### [EXERCISE AIM]
Find the lines below holding the word "para" and copy each of them.

Collected data entries
○ ○ ○ ○

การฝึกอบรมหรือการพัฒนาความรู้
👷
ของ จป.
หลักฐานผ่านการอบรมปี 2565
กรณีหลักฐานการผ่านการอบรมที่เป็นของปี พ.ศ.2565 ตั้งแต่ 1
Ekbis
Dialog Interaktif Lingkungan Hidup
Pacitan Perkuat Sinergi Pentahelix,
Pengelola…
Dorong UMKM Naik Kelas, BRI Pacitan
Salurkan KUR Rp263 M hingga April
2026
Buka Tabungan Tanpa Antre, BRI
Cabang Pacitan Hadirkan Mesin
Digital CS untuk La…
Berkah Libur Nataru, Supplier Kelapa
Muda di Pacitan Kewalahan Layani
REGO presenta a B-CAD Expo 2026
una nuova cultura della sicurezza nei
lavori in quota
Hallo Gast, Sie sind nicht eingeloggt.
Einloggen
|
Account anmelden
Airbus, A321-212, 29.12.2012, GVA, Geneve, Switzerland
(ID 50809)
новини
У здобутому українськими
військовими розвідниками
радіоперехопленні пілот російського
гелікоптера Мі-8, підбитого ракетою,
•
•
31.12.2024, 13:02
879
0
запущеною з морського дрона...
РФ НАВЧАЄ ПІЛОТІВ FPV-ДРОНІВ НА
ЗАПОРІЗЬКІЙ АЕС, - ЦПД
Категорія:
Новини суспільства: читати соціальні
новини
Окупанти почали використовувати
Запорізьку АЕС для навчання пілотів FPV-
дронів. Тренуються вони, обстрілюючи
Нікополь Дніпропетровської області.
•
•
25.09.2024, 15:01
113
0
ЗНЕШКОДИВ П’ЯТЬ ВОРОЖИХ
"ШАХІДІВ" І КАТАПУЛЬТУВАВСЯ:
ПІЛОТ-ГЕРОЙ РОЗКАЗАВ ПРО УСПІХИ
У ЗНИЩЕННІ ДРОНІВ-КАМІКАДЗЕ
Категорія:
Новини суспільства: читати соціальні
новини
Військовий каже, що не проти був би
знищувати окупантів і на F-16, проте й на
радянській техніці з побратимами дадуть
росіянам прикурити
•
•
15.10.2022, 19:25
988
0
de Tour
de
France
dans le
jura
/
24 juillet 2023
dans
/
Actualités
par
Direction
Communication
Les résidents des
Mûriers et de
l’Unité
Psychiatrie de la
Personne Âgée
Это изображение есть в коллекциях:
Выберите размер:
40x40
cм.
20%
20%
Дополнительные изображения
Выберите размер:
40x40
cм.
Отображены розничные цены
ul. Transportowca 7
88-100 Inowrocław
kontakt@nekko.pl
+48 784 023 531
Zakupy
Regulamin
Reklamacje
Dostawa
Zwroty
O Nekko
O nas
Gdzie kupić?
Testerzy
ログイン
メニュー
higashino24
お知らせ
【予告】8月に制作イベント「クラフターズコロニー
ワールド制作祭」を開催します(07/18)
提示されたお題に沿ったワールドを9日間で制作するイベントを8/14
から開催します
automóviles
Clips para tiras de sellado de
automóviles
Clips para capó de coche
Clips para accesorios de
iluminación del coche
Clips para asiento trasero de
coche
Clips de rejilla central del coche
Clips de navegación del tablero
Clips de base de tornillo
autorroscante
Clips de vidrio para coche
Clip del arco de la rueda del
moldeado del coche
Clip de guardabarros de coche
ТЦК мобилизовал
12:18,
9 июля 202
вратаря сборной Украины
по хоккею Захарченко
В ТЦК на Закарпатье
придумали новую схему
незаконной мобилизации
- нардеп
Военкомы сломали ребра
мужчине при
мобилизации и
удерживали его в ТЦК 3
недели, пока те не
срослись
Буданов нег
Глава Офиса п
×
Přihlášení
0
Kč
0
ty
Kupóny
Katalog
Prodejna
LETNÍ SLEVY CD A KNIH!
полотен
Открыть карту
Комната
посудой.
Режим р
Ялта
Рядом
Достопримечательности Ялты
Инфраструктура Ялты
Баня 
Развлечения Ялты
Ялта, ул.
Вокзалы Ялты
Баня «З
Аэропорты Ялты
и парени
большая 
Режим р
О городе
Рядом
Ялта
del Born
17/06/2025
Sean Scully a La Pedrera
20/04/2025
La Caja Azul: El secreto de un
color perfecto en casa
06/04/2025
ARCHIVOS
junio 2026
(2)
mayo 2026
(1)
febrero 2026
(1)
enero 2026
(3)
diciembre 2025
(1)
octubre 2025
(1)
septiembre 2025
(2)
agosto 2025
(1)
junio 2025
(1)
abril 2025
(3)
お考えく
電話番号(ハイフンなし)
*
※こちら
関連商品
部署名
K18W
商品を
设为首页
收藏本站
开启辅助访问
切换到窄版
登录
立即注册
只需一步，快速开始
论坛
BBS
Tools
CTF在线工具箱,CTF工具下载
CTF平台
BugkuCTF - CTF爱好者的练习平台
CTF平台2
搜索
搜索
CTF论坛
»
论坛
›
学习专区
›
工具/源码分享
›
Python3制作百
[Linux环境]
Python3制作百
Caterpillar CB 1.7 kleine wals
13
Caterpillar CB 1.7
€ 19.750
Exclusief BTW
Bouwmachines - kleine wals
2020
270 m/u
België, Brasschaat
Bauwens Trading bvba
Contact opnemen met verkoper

○ ○ ○ ○

### [WRITTEN RESPONSE]
Clips para tiras de sellado de
Clips para capó de coche
Clips para accesorios de
Clips para asiento trasero de
Clips de vidrio para coche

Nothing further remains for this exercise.